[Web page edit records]
———

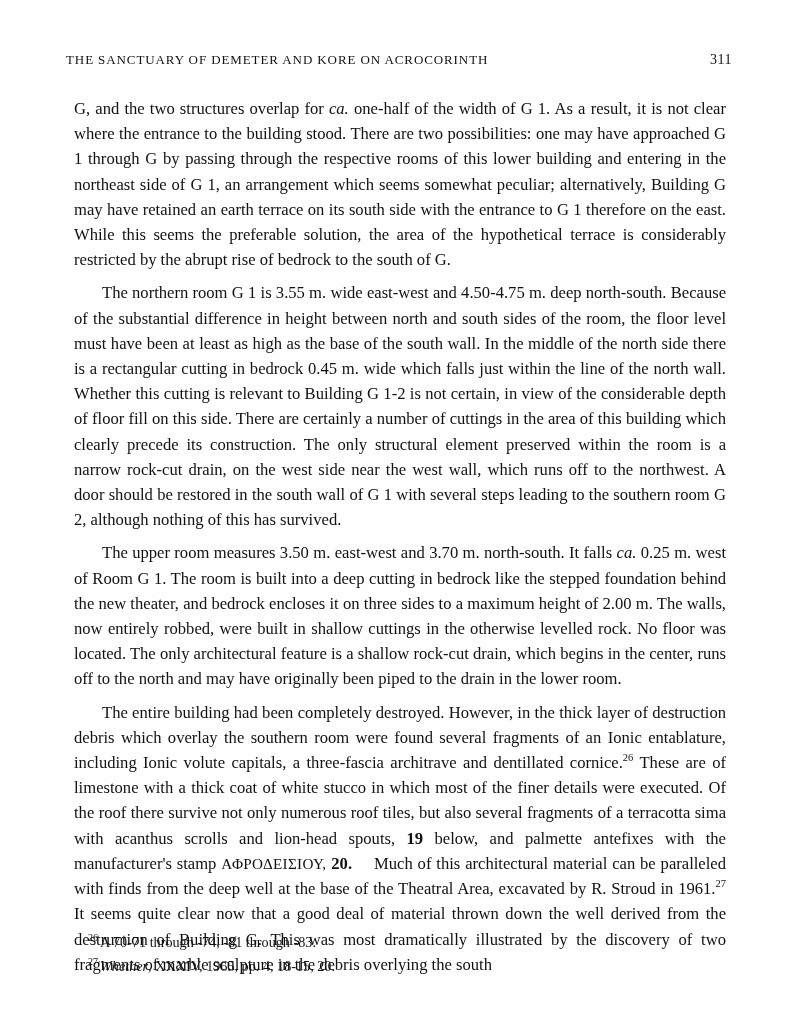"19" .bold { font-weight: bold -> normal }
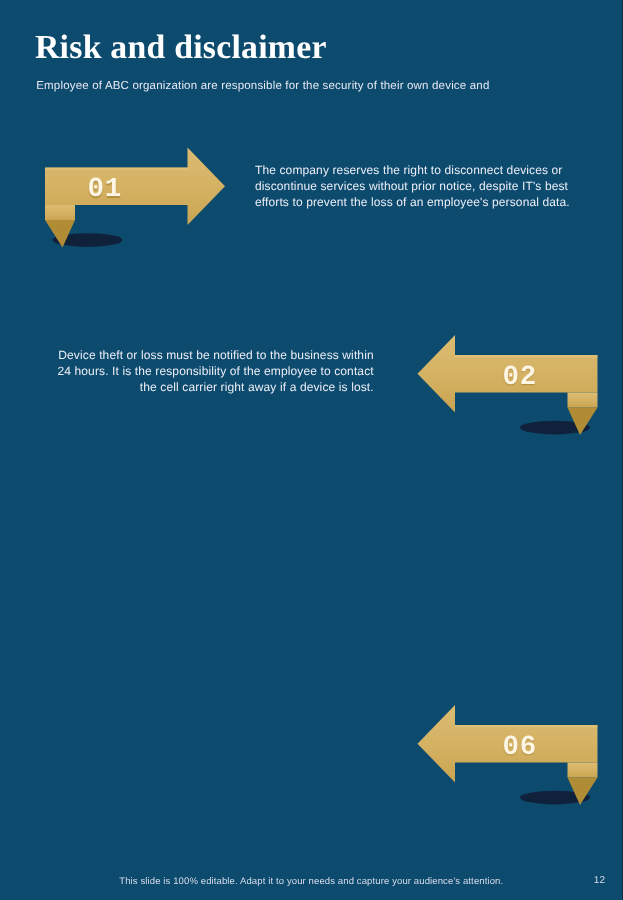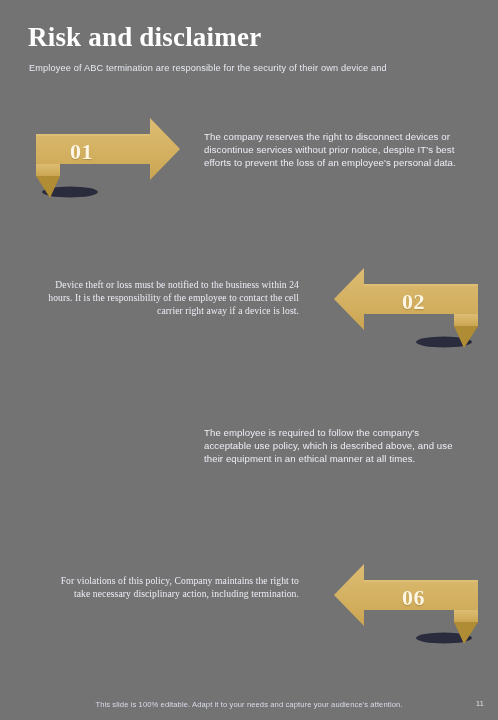"Risk and disclaimer" .slide { background: #737373 -> #0c4a6e }
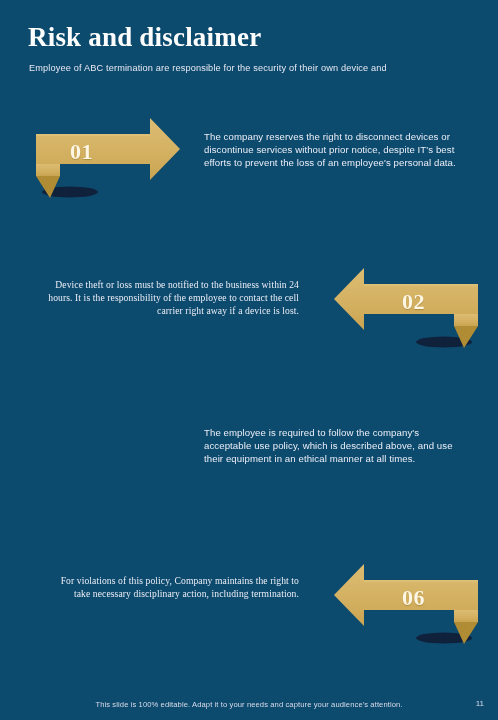"Employee of ABC termination are" div.subtitle { text: termination -> organization }
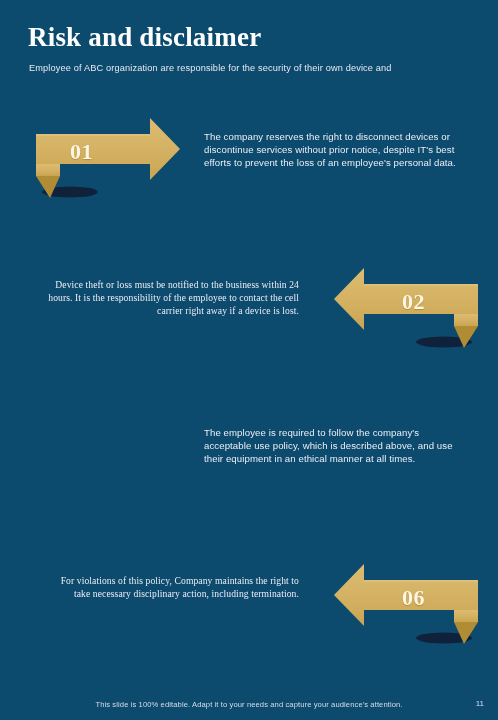"01" .arrow-num { font-family: Liberation Serif, serif -> Liberation Mono, monospace }
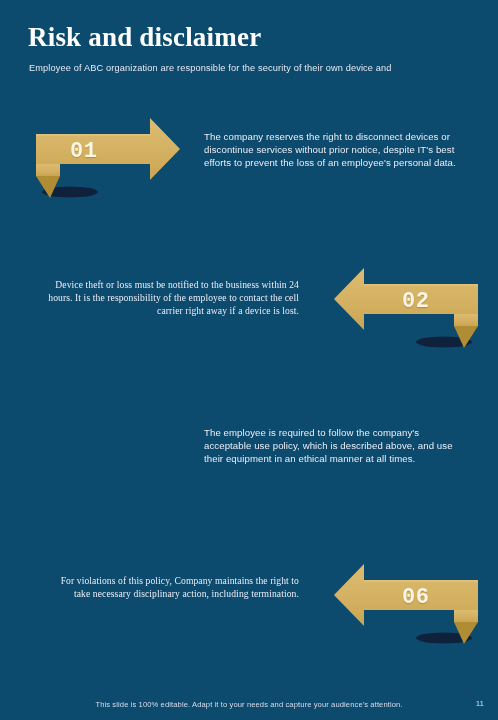"Device theft or loss must" .para.align-right { font-family: Liberation Serif, serif -> none }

———

Task to complete » Begin at the first line of the records. Print every line through the one containing "of ABC termination" exactly, but skip the pictures.

Reply to the exercise »
"19" .bold { font-weight: bold -> normal }
"Risk and disclaimer" .slide { background: #737373 -> #0c4a6e }
"Employee of ABC termination are" div.subtitle { text: termination -> organization }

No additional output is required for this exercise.